━━━ Task input ━━━

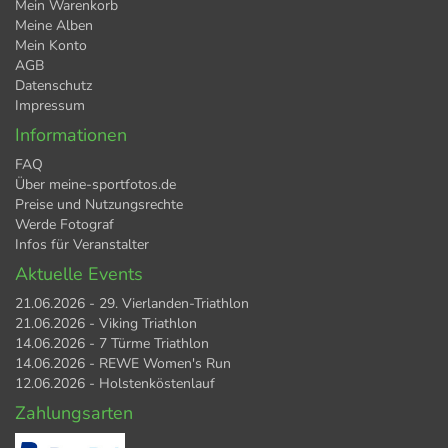
Mein Warenkorb
Meine Alben
Mein Konto
AGB
Datenschutz
Impressum
Informationen
FAQ
Über meine-sportfotos.de
Preise und Nutzungsrechte
Werde Fotograf
Infos für Veranstalter
Aktuelle Events
21.06.2026 - 29. Vierlanden-Triathlon
21.06.2026 - Viking Triathlon
14.06.2026 - 7 Türme Triathlon
14.06.2026 - REWE Women's Run
12.06.2026 - Holstenköstenlauf
Zahlungsarten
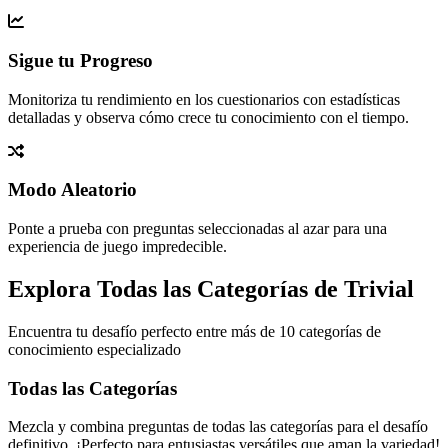
Sigue tu Progreso
Monitoriza tu rendimiento en los cuestionarios con estadísticas
detalladas y observa cómo crece tu conocimiento con el tiempo.
Modo Aleatorio
Ponte a prueba con preguntas seleccionadas al azar para una
experiencia de juego impredecible.
Explora Todas las Categorías de Trivial
Encuentra tu desafío perfecto entre más de 10 categorías de
conocimiento especializado
Todas las Categorías
Mezcla y combina preguntas de todas las categorías para el desafío
definitivo. ¡Perfecto para entusiastas versátiles que aman la variedad!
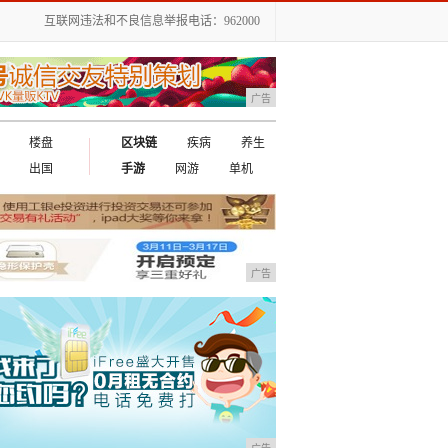
互联网违法和不良信息举报电话：962000
广告
楼盘
区块链
疾病
养生
出国
手游
网游
单机
广告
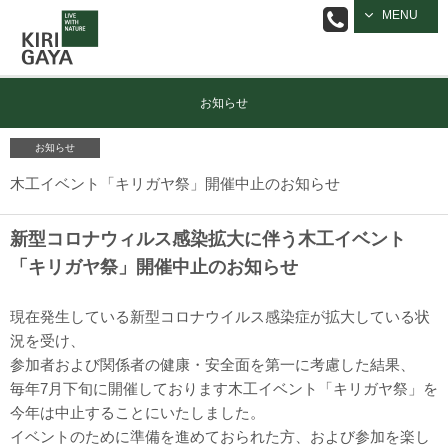
逗子の工務店
MENU
｜キリガヤ
お知らせ
お知らせ
木工イベント「キリガヤ祭」開催中止のお知らせ
新型コロナウィルス感染拡大に伴う木工イベント
「キリガヤ祭」開催中止のお知らせ
現在発生している新型コロナウイルス感染症が拡大している状
況を受け、
参加者および関係者の健康・安全面を第一に考慮した結果、
毎年7月下旬に開催しております木工イベント「キリガヤ祭」を
今年は中止することにいたしました。
イベントのために準備を進めておられた方、および参加を楽し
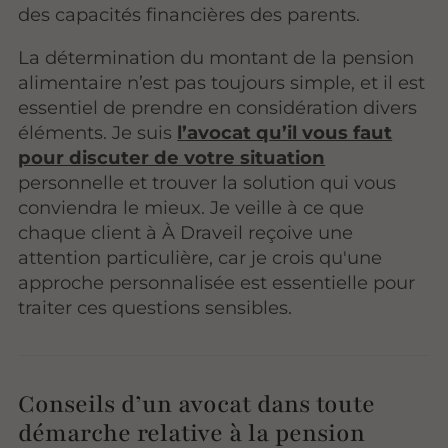
des capacités financières des parents.
La détermination du montant de la pension
alimentaire n’est pas toujours simple, et il est
essentiel de prendre en considération divers
éléments. Je suis
l’avocat qu’il vous faut
pour discuter de votre situation
personnelle et trouver la solution qui vous
conviendra le mieux. Je veille à ce que
chaque client à À Draveil reçoive une
attention particulière, car je crois qu'une
approche personnalisée est essentielle pour
traiter ces questions sensibles.
Conseils d’un avocat dans toute
démarche relative à la pension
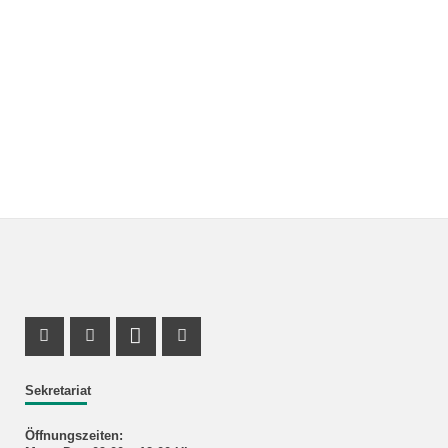
Facebook Profil
Instagram Profil
LinkedIn Profil
X Kanal (Twitter)
Sekretariat
Öffnungszeiten:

━━━

The problem:
Print only the lines from the first line of the data above through the one containing "Explora Todas las Categorías de Trivial", exactly as they are, with pictures omitted.

Response to the exercise:
Mein Warenkorb
Meine Alben
Mein Konto
AGB
Datenschutz
Impressum
Informationen
FAQ
Über meine-sportfotos.de
Preise und Nutzungsrechte
Werde Fotograf
Infos für Veranstalter
Aktuelle Events
21.06.2026 - 29. Vierlanden-Triathlon
21.06.2026 - Viking Triathlon
14.06.2026 - 7 Türme Triathlon
14.06.2026 - REWE Women's Run
12.06.2026 - Holstenköstenlauf
Zahlungsarten
Sigue tu Progreso
Monitoriza tu rendimiento en los cuestionarios con estadísticas
detalladas y observa cómo crece tu conocimiento con el tiempo.
Modo Aleatorio
Ponte a prueba con preguntas seleccionadas al azar para una
experiencia de juego impredecible.
Explora Todas las Categorías de Trivial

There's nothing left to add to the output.